Whichever lines include the word "doubly", copy them as they appear in the data.

Plain-text document sources
____________

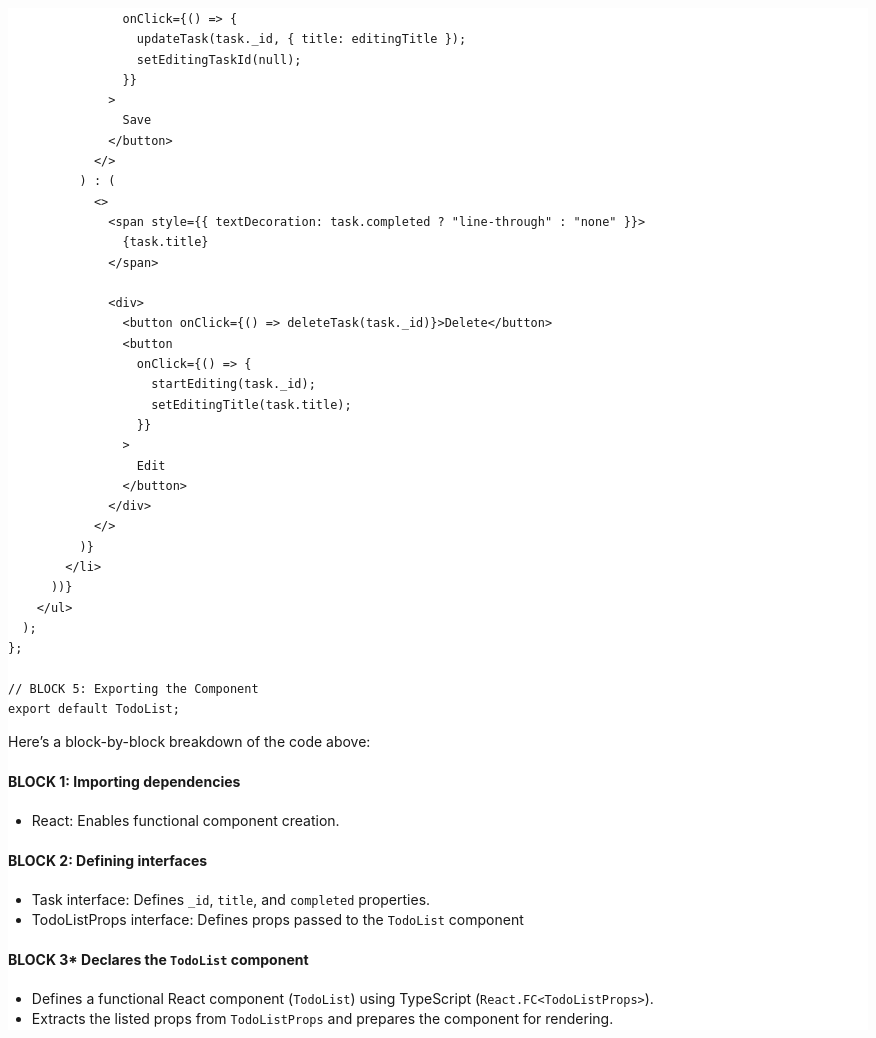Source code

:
 ```tsx :collapsed-lines title="src/components/TodoList.tsx"
                onClick={() => {
                  updateTask(task._id, { title: editingTitle });
                  setEditingTaskId(null);
                }}
              >
                Save
              </button>
            </>
          ) : (
            <>
              <span style={{ textDecoration: task.completed ? "line-through" : "none" }}>
                {task.title}
              </span>

              <div>
                <button onClick={() => deleteTask(task._id)}>Delete</button>
                <button
                  onClick={() => {
                    startEditing(task._id);
                    setEditingTitle(task.title);
                  }}
                >
                  Edit
                </button>
              </div>
            </>
          )}
        </li>
      ))}
    </ul>
  );
};

// BLOCK 5: Exporting the Component
export default TodoList;
```

Here’s a block-by-block breakdown of the code above:

#### BLOCK 1: Importing dependencies

- React: Enables functional component creation.

#### BLOCK 2: Defining interfaces

- Task interface: Defines `_id`, `title`, and `completed` properties.
- TodoListProps interface: Defines props passed to the `TodoList` component

#### BLOCK 3* Declares the `TodoList` component

- Defines a functional React component (`TodoList`) using TypeScript (`React.FC<TodoListProps>`).
- Extracts the listed props from `TodoListProps` and prepares the component for rendering.
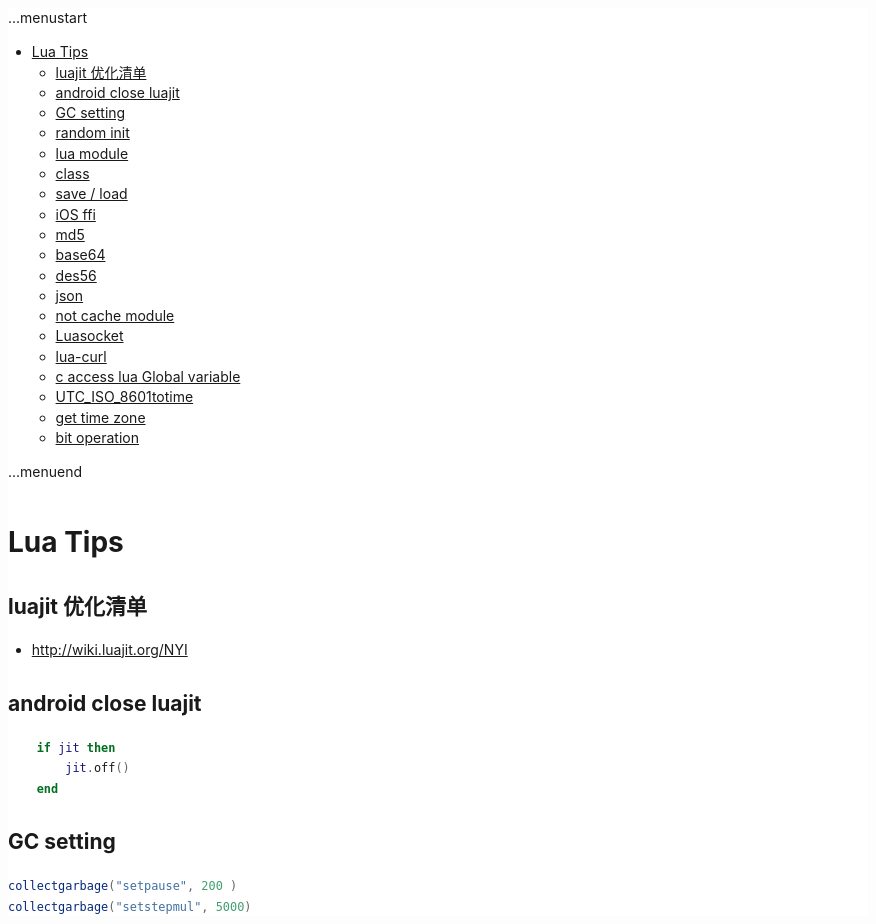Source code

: ...menustart

 - [Lua Tips](#cdff923ceb0686b15a9e6a7646ce39a5)
     - [luajit 优化清单](#124860a10068c39b324d96ce2ff9e594)
     - [android close luajit](#03849b48cc42973dbda2c89ebdc1ff53)
     - [GC setting](#198420b0c9c9176d55de8c58dcf4ccc8)
     - [random init](#7ecf64cd7995ca180352c318105b1856)
     - [lua module](#9741c873c3c8e2fd5d43335abc57499b)
     - [class](#a2f2ed4f8ebc2cbb4c21a29dc40ab61d)
     - [save / load](#c3641e56a8060f791a11698de3839a0f)
     - [iOS ffi](#7751b8d5fe7cb21e5515f6330b3ad09b)
     - [md5](#1bc29b36f623ba82aaf6724fd3b16718)
     - [base64](#95a1446a7120e4af5c0c8878abb7e6d2)
     - [des56](#ce509be573ac98e87743ae5e3ba37d52)
     - [json](#466deec76ecdf5fca6d38571f6324d54)
     - [not cache module](#13191226ee63cce3f5a2ef675051c00e)
     - [Luasocket](#aa10c42754e7263b5a85b332598e98b7)
     - [lua-curl](#772edb00955646c4775cfeae8610fb55)
     - [c access lua  Global  variable](#52d1c0a8e0957b2df01bb1ae04d48fad)
     - [UTC_ISO_8601totime](#4f32e37b3035e200ef8423edee6f5402)
     - [get time zone](#544369429982c1f0dbf82a4b37ca3663)
     - [bit operation](#f3d96fbe7760483bbb08625d5a30024e)

...menuend


<h2 id="cdff923ceb0686b15a9e6a7646ce39a5"></h2>

# Lua Tips

<h2 id="124860a10068c39b324d96ce2ff9e594"></h2>

## luajit 优化清单

 - http://wiki.luajit.org/NYI


<h2 id="03849b48cc42973dbda2c89ebdc1ff53"></h2>

## android close luajit

```lua
    if jit then
        jit.off()
    end
```


<h2 id="198420b0c9c9176d55de8c58dcf4ccc8"></h2>

## GC setting

```lua
collectgarbage("setpause", 200 )
collectgarbage("setstepmul", 5000)
```
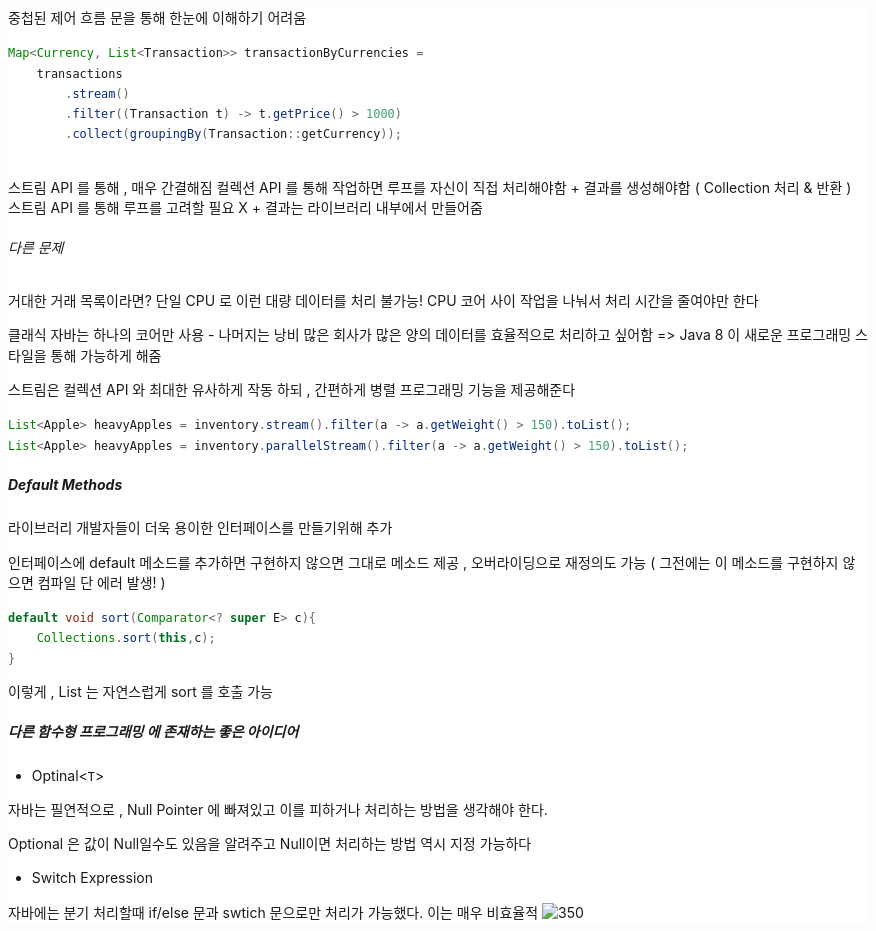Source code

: 중첩된 제어 흐름 문을 통해 한눈에 이해하기 어려움

```java
Map<Currency, List<Transaction>> transactionByCurrencies =
	transactions
		.stream()
		.filter((Transaction t) -> t.getPrice() > 1000)
		.collect(groupingBy(Transaction::getCurrency));
	
```

스트림 API 를 통해 , 매우 간결해짐
컬렉션 API 를 통해 작업하면 루프를 자신이 직접 처리해야함 + 결과를 생성해야함 ( Collection 처리 & 반환 )
스트림 API 를 통해 루프를 고려할 필요 X + 결과는 라이브러리 내부에서 만들어줌

###### 다른 문제

거대한 거래 목록이라면?
단일 CPU 로 이런 대량 데이터를 처리 불가능!
CPU 코어 사이 작업을 나눠서 처리 시간을 줄여야만 한다

클래식 자바는 하나의 코어만 사용 - 나머지는 낭비
많은 회사가 많은 양의 데이터를 효율적으로 처리하고 싶어함
=> Java 8 이 새로운 프로그래밍 스타일을 통해 가능하게 해줌

스트림은 컬렉션 API 와 최대한 유사하게 작동 하되 , 간편하게 병렬 프로그래밍 기능을 제공해준다

```java
List<Apple> heavyApples = inventory.stream().filter(a -> a.getWeight() > 150).toList();
List<Apple> heavyApples = inventory.parallelStream().filter(a -> a.getWeight() > 150).toList();
```

##### Default Methods

라이브러리 개발자들이 더욱 용이한 인터페이스를 만들기위해 추가

인터페이스에 default 메소드를 추가하면
구현하지 않으면 그대로 메소드 제공 , 오버라이딩으로 재정의도 가능
( 그전에는 이 메소드를 구현하지 않으면 컴파일 단 에러 발생! )

```java
default void sort(Comparator<? super E> c){
	Collections.sort(this,c);
}
```

이렇게 , List 는 자연스럽게 sort 를 호출 가능

##### 다른 함수형 프로그래밍 에 존재하는 좋은 아이디어

- Optinal<`T`>

자바는 필연적으로 , Null Pointer 에 빠져있고 이를 피하거나 처리하는 방법을 생각해야 한다.

Optional 은 값이 Null일수도 있음을 알려주고 Null이면 처리하는 방법 역시 지정 가능하다

- Switch Expression

자바에는 분기 처리할때 if/else 문과 swtich 문으로만 처리가 가능했다.
이는 매우 비효율적
![350](https://i.imgur.com/yBgKtnZ.png)
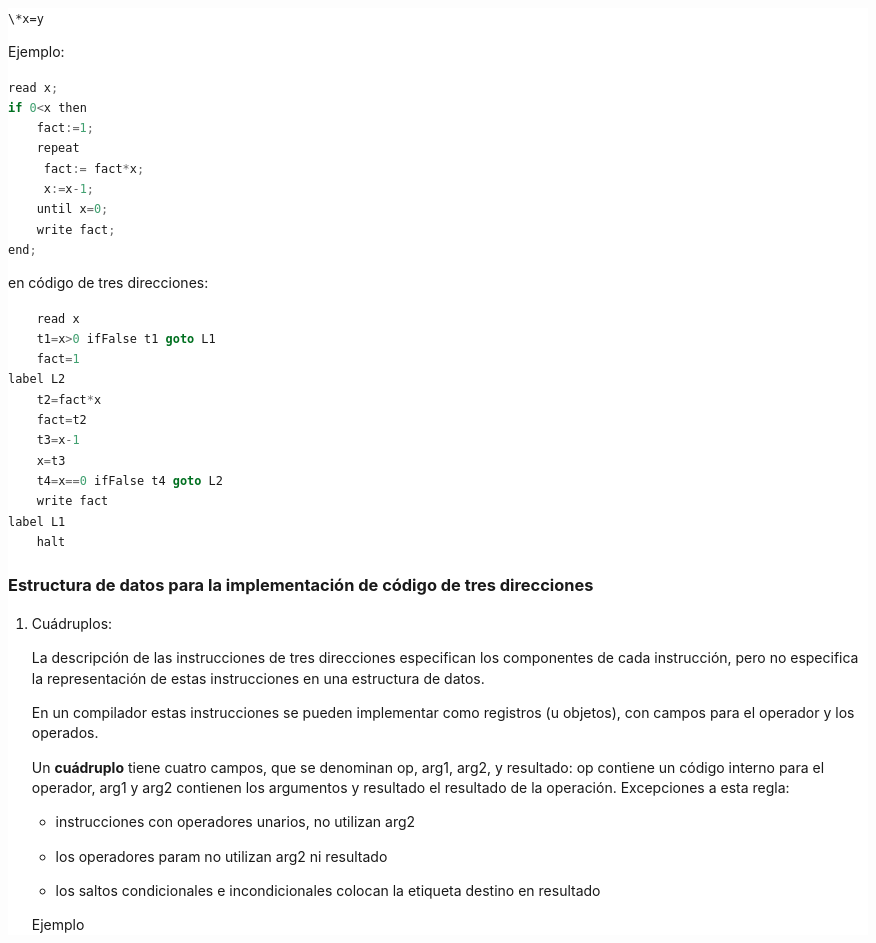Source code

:     \*x=y

Ejemplo:

```C
read x;
if 0<x then
    fact:=1;
    repeat
	 fact:= fact*x;
	 x:=x-1;
    until x=0;
    write fact;
end;
```
en código de tres direcciones:
```C
    read x 
    t1=x>0 ifFalse t1 goto L1 
    fact=1 
label L2 
    t2=fact*x 
    fact=t2 
    t3=x-1 
    x=t3 
    t4=x==0 ifFalse t4 goto L2
    write fact
label L1 
    halt 
```

### Estructura de datos para la implementación de código de tres direcciones

1. Cuádruplos:

   La descripción de las instrucciones de tres direcciones especifican los componentes de cada instrucción, pero no especifica la representación de estas instrucciones en una estructura de datos.

   

   En un compilador estas instrucciones se pueden implementar como registros (u objetos), con campos para el operador y los operados.

   

   Un **cuádruplo** tiene cuatro campos, que se denominan op, arg1, arg2, y resultado: op contiene un código interno para el operador, arg1 y arg2 contienen los argumentos y resultado el resultado de la operación. Excepciones a esta regla:

   -   instrucciones con operadores unarios, no utilizan arg2

   -   los operadores param no utilizan arg2 ni resultado

   -   los saltos condicionales e incondicionales colocan la etiqueta destino en resultado

   

   Ejemplo
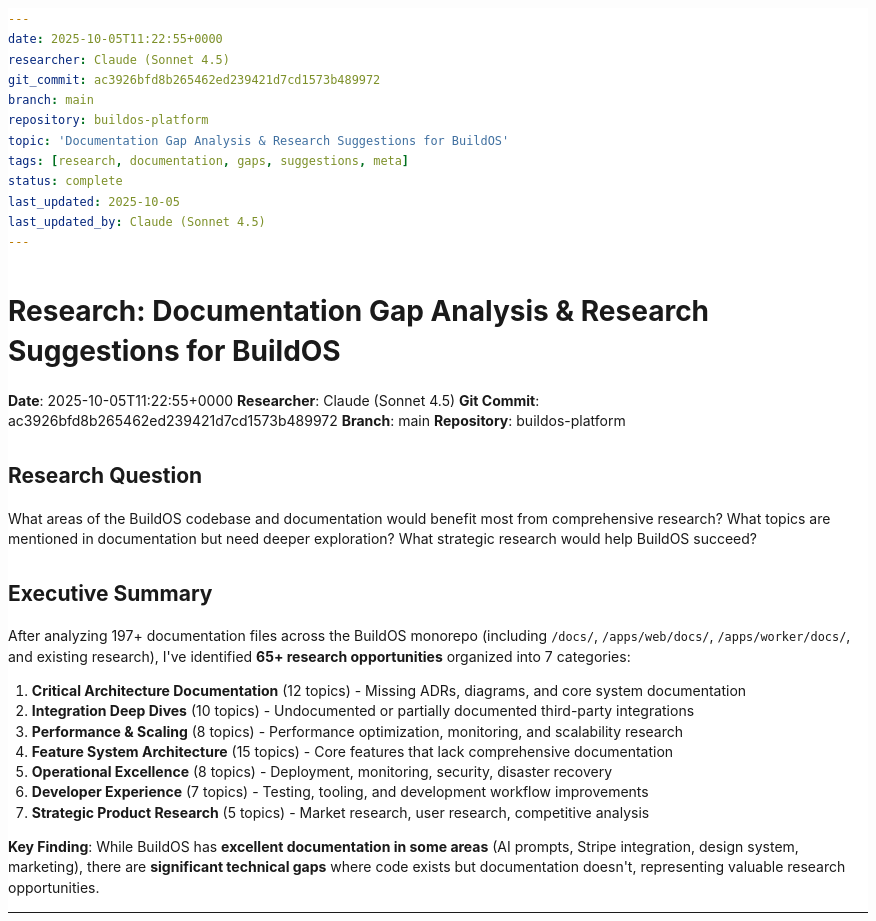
 ```yaml
---
date: 2025-10-05T11:22:55+0000
researcher: Claude (Sonnet 4.5)
git_commit: ac3926bfd8b265462ed239421d7cd1573b489972
branch: main
repository: buildos-platform
topic: 'Documentation Gap Analysis & Research Suggestions for BuildOS'
tags: [research, documentation, gaps, suggestions, meta]
status: complete
last_updated: 2025-10-05
last_updated_by: Claude (Sonnet 4.5)
---
```


# Research: Documentation Gap Analysis & Research Suggestions for BuildOS

**Date**: 2025-10-05T11:22:55+0000
**Researcher**: Claude (Sonnet 4.5)
**Git Commit**: ac3926bfd8b265462ed239421d7cd1573b489972
**Branch**: main
**Repository**: buildos-platform

## Research Question

What areas of the BuildOS codebase and documentation would benefit most from comprehensive research? What topics are mentioned in documentation but need deeper exploration? What strategic research would help BuildOS succeed?

## Executive Summary

After analyzing 197+ documentation files across the BuildOS monorepo (including `/docs/`, `/apps/web/docs/`, `/apps/worker/docs/`, and existing research), I've identified **65+ research opportunities** organized into 7 categories:

1. **Critical Architecture Documentation** (12 topics) - Missing ADRs, diagrams, and core system documentation
2. **Integration Deep Dives** (10 topics) - Undocumented or partially documented third-party integrations
3. **Performance & Scaling** (8 topics) - Performance optimization, monitoring, and scalability research
4. **Feature System Architecture** (15 topics) - Core features that lack comprehensive documentation
5. **Operational Excellence** (8 topics) - Deployment, monitoring, security, disaster recovery
6. **Developer Experience** (7 topics) - Testing, tooling, and development workflow improvements
7. **Strategic Product Research** (5 topics) - Market research, user research, competitive analysis

**Key Finding**: While BuildOS has **excellent documentation in some areas** (AI prompts, Stripe integration, design system, marketing), there are **significant technical gaps** where code exists but documentation doesn't, representing valuable research opportunities.

---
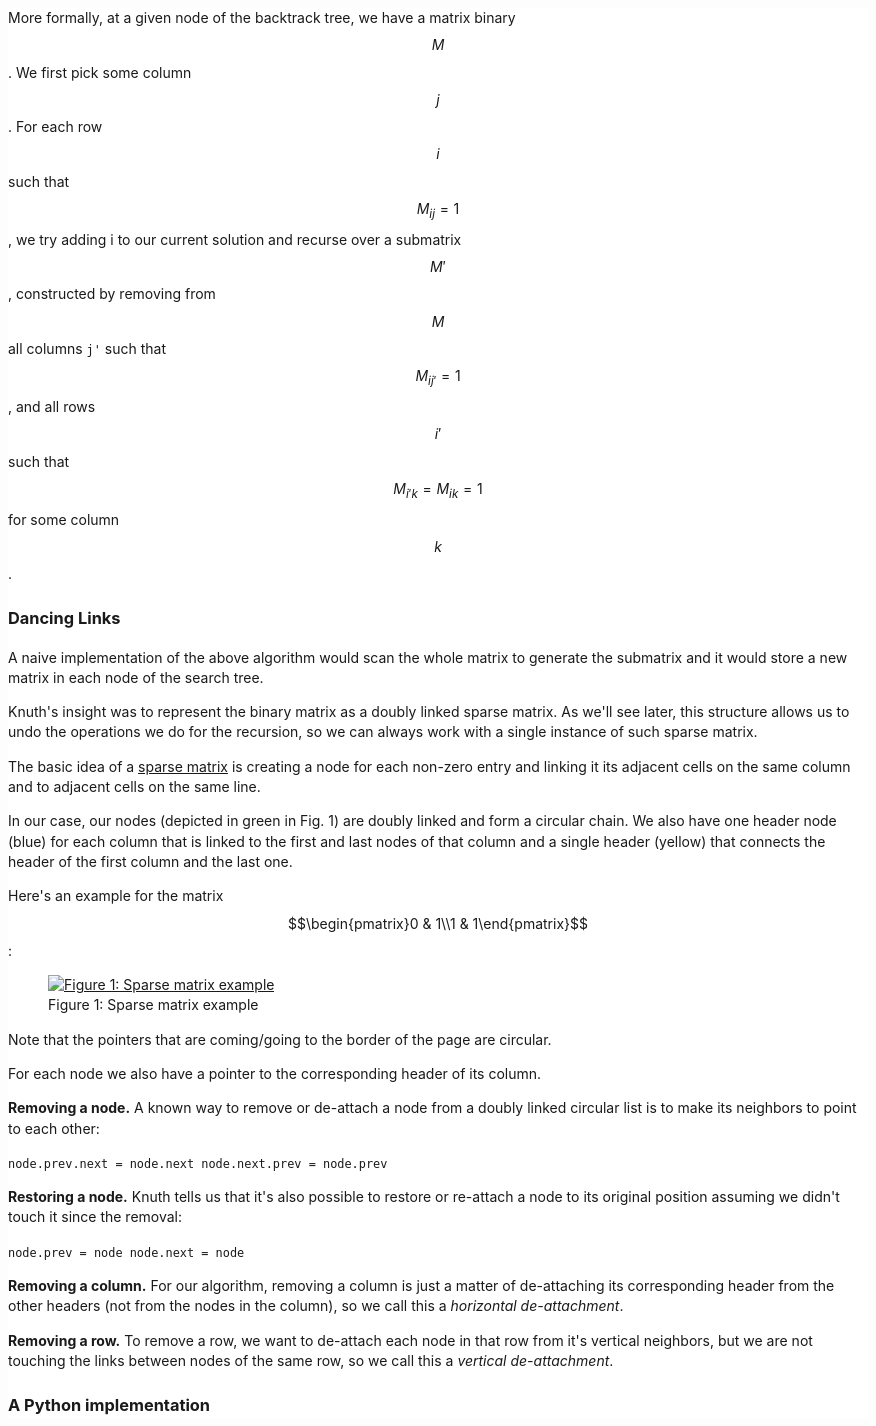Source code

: More formally, at a given node of the backtrack tree, we have a matrix binary $$M $$. We first pick some column $$j$$. For each row $$i$$ such that $$M_{ij} = 1$$, we try adding i to our current solution and recurse over a submatrix $$M' $$, constructed by removing from $$M $$ all columns `j'` such that $$M_{ij'} = 1$$, and all rows $$i' $$ such that $$M_{i'k} = M_{ik} = 1$$ for some column $$k$$.

### Dancing Links

A naive implementation of the above algorithm would scan the whole matrix to generate the submatrix and it would store a new matrix in each node of the search tree.

Knuth's insight was to represent the binary matrix as a doubly linked sparse matrix. As we'll see later, this structure allows us to undo the operations we do for the recursion, so we can always work with a single instance of such sparse matrix.

The basic idea of a [sparse matrix](http://en.wikipedia.org/wiki/Sparse_matrix) is creating a node for each non-zero entry and linking it its adjacent cells on the same column and to adjacent cells on the same line.

In our case, our nodes (depicted in green in Fig. 1)  are doubly linked and form a circular chain. We also have one header node (blue) for each column that is linked to the first and last nodes of that column and a single header (yellow) that connects the header of the first column and the last one.

Here's an example for the matrix $$\begin{pmatrix}0 & 1\\1 & 1\end{pmatrix}$$:

<figure class="center_children">
    <a href="http://kunigami.files.wordpress.com/2015/04/dancing-links.png"><img src="{{site.url}}/resources/blog/2013-04-28-the-algorithm-x-and-the-dancing-links/2015_04_dancing-links.png" alt="Figure 1: Sparse matrix example" /></a>
    <figcaption> Figure 1: Sparse matrix example</figcaption>
</figure>

Note that the pointers that are coming/going to the border of the page are circular.

For each node we also have a pointer to the corresponding header of its column.

**Removing a node.** A known way to remove or de-attach a node from a doubly linked circular list is to make its neighbors to point to each other:

`node.prev.next = node.next
node.next.prev = node.prev
`

**Restoring a node.** Knuth tells us that it's also possible to restore or re-attach a node to its original position assuming we didn't touch it since the removal:

`node.prev = node
node.next = node`

**Removing a column.** For our algorithm, removing a column is just a matter of de-attaching its corresponding header from the other headers (not from the nodes in the column), so we call this a *horizontal de-attachment*.

**Removing a row.** To remove a row, we want to de-attach each node in that row from it's vertical neighbors, but we are not touching the links between nodes of the same row, so we call this a *vertical de-attachment*.

### A Python implementation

____________

Response:
Knuth's insight was to represent the binary matrix as a doubly linked sparse matrix. As we'll see later, this structure allows us to undo the operations we do for the recursion, so we can always work with a single instance of such sparse matrix.
In our case, our nodes (depicted in green in Fig. 1)  are doubly linked and form a circular chain. We also have one header node (blue) for each column that is linked to the first and last nodes of that column and a single header (yellow) that connects the header of the first column and the last one.
**Removing a node.** A known way to remove or de-attach a node from a doubly linked circular list is to make its neighbors to point to each other:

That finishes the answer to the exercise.